Sapere dov’è nata la nostra Costituzione è facile. Ce lo ha svelato Piero Calamandrei con parole indimenticabili.  “Se voi volete andare in pellegrinaggio nel luogo dove è nata la nostra Costituzione, andate nelle montagne dove caddero i partigiani, nelle carceri dove furono imprigionati, nei campi dove furono impiccati”. Così rispondeva Piero Calamandrei ai giovani studenti che gli chiedevano dov’è nata la nostra Carta. E’ più difficile capire dove muore la Carta. A me, una volta, uno studente, all’opposto, mi chiese proprio questo. Dopo un attimo di smarrimento, ho risposto: “Nella aule legislative dove si attacca la Carta, in quelle delle università dove insegnano docenti-commercianti, negli uffici dove opera una burocrazia senza slanci, negli uffici giudiziari dove della Costituzione si è smarrito lo spirito“.
L’opinione di Calamandrei è asseverata dalla storia oltre che dall’autorevolezza del personaggio. La mia può suscitare qualche perplessità perché manca l’evidenza storica e manca l’autorevolezza dell’autore. E tuttavia anche questa è vera.
Volete alcuni esempi? Gli attacchi più insidiosi alla Costituzione sono venuti concentricamente, seppure in tempi diversi, dal centrodestra di Berlusconi e dal centrosinistra di Renzi. Da lì è venuta anche la legge elettorale truffa della Sardegna, che punta a mantenere l’egemonia del duopolio centrosinistra/centrodestra con avvicendamenti al governo in perfetta continuità, senza scosse. Le forze minori fuori dall’assemblea! neanche diritto di tribuna! Qualunque posizione fuori dal serragalio, passa via!
Altro esempio? Le autorizzazioni di Renzi e del sindaco PD di Iglesias per la vendita di bombe RWM all’Arabia saudita. Voiolazione dello spirito dell Carta e della legge italiana nonché le risoluzioni ONU e del Parlamento europeo.
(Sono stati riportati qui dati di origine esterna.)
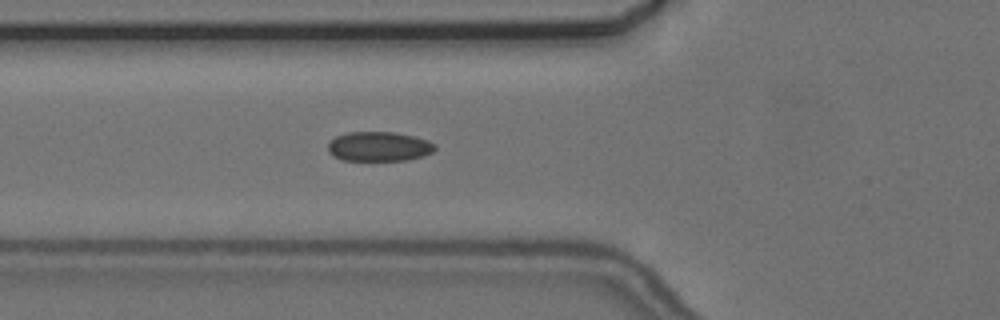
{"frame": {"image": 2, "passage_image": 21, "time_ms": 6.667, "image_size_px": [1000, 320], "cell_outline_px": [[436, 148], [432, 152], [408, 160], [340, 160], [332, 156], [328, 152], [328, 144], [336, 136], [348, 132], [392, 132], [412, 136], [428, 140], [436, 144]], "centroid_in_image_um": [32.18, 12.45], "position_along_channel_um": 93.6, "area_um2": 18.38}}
Volete un altro caso significativo? Eccolo. L’altro giorno abbiamo appreso che la Polizia Municipale di Cagliari ha chiesto agli organizzatori del Gay Pride la bella sommetta di 7.500 euro per pagare il servizio straordinario dei vigili urbani. E ciò che è peggio, stando a L’Unione sarda, pare che i promotori li abbiano raccolti. Cosa emerge da questa vicenda? Anzitutto, che la Polizia municipale non conosce l’art. 17 Cost., che pone a carico degli organizzatori di riunioni in luogo pubblico solo l’obbligo del preavviso alla Questura. Preavviso finalizzato a consentire alla forza pubblica di apprestare il servizio per garantire lo svolgimento ordinato e sereno della manifestazione. Solo per comprovati motivi di sicurezza pubblica la manifestazione può essere vietata. Che c’entrano i vigili urbani? Che c’entrano i versamenti? La libertà è per tutti non solo per chi può pagare. I vigili urbani non distinguono una manifestazione da una promozione commerciale, dove un rimborso spese può essere giustificato. Cosa ti puoi aspettare da una burocrazia come questa?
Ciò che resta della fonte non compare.